The convict indents reveal the name of the convict, when and where tried, sentence, native place, calling, age and physical description with little else although it was noted that Samuel O'Hara from Antrim died at Port Macquarie 27 July 1833. [2]

Hobart

The Sydney Gazette reported that 157 male prisoners from the Minerva arrived in Hobart from Sydney in June 1818. The Guard was a detachment of the 48th regiment commanded by Lieut. Vandermulen who were to relieve Captain Nairn's company of the 46th regiment.

Passengers to Hobart included P.G. Hogan, Deputy Assistant Commissary General and wife; Lieut. C.J. Vandermulen and wife; and Ensign Lewis of the 48th regt. Miss Ellen Barry also gave notice of her intention to return to Hobart on the Minerva.

Notes and Links

1). James Hunter was also surgeon on the convict ships Prince Regent in 1820 and the Princess Royal in 1823.

2). Convicts and passengers of the Minerva identified in the Hunter Valley

3). Captain John Bell - Australian Dictionary of Biography

4).
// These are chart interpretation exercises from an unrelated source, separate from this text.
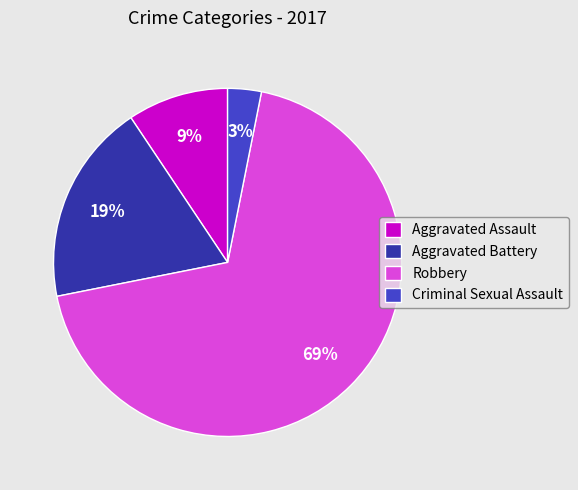

Count the number of slices in the pie.

4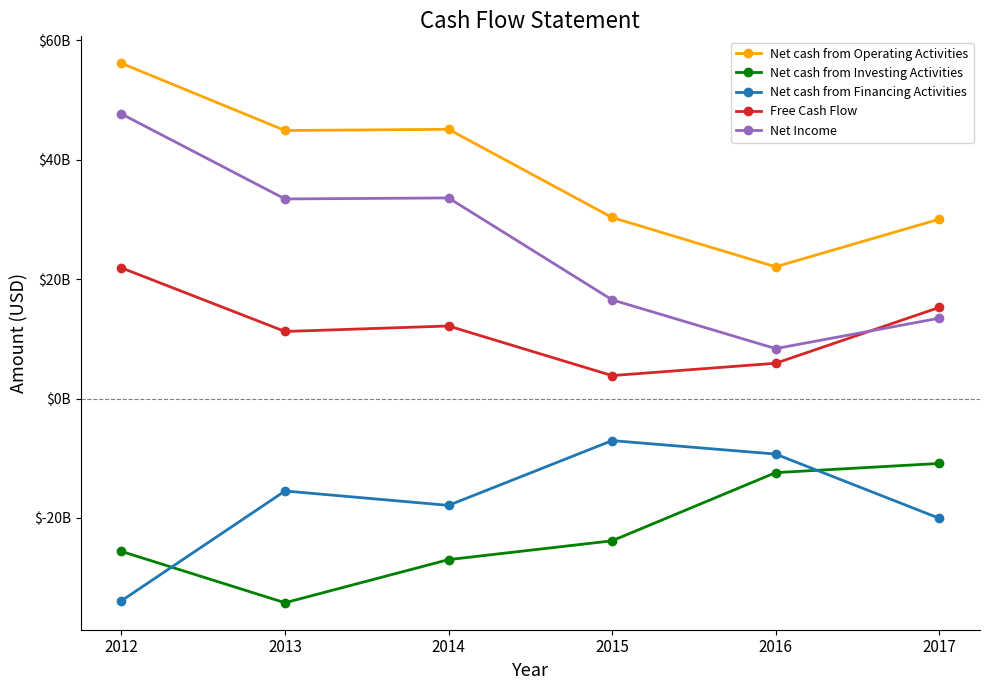

How many interior local valleys does the Net Income series have?

2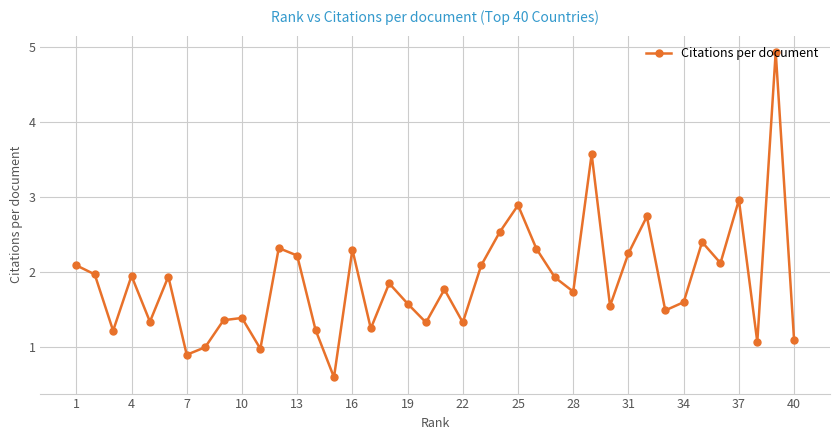

How many points are lower than both their immediate neighbors (excluding endpoints)?

13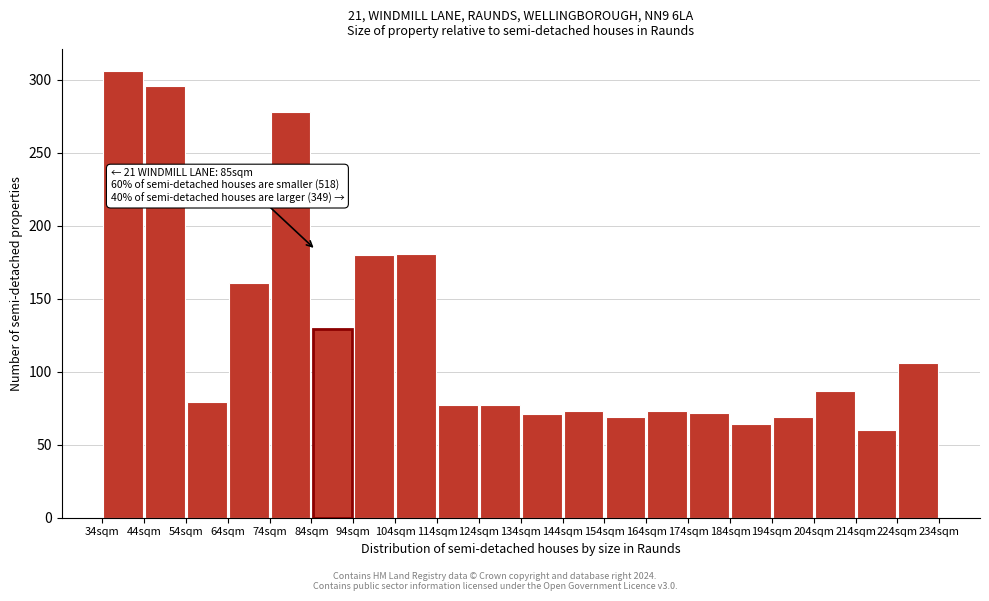

Which range on the x-axis has the tallest bar?

34 to 44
MINERVA'S SHOAL, was discovered by Captain Bell, in the ship of this name, in his passage from Port Jackson towards India, of which he has given the following description; and it seems to be a continuation of the Baring's Shoals to the eastward, for the Minerva's soundings were on the eastern part of the bank seen by the Baring.

July 8th, 1818, at midnight, sounded in 33 fathoms coral, hauled up to the eastward, had from 33 to 30 fathoms sand and coral in a run of 5 miles, then tacked to south-west, and steered 8 miles in this direction, the depth gradually increasing to 36 fathoms. At day-light steered N. by E. with the lead kept going, and had from 30 to 35 fathoms coral and sandy bottom: at 114 A.M. had no ground at 40 fathoms, but immediately afterwards found ourselves on a bed of coral, with soundings of 10 to 15 fathoms, and the rocks quite visible. Hauled on a wind to south-west, shoaled to 9 and 8 fathoms, and the water appearing shoaler in that direction, steered to the eastward, and deepened quickly to 30 and 40 fathoms. When we first got soundings, were in lat. 21 22' S, lon. 159 10' E. by four good chronometers, in a run of eight days from Port Jackson: at noon, lat. 20 50' S., lon. 159  22: E. When upon the shoalest part, our situation was directly between the Shoals of Booby and Bellona, as marked in Captain Flinder's chart
. - India Directory

References

[1] Freeman's Journal 30 November 1818 p. 4

[2] Convict Indents. State Archives NSW; Series: NRS 12188; Item: [4/4006]; Microfiche: 639

[3] Bateson, Charles Library of Australian History (1983). The convict ships, 1787-1868 (Australian ed). Library of Australian History, Sydney : pp.340-341, 382

[4] Medical Journal of James Hunter on the voyage of the Minerva. Ancestry.com. UK, Royal Navy Medical Journals, 1817-1857 The National Archives. Kew, Richmond, Surrey.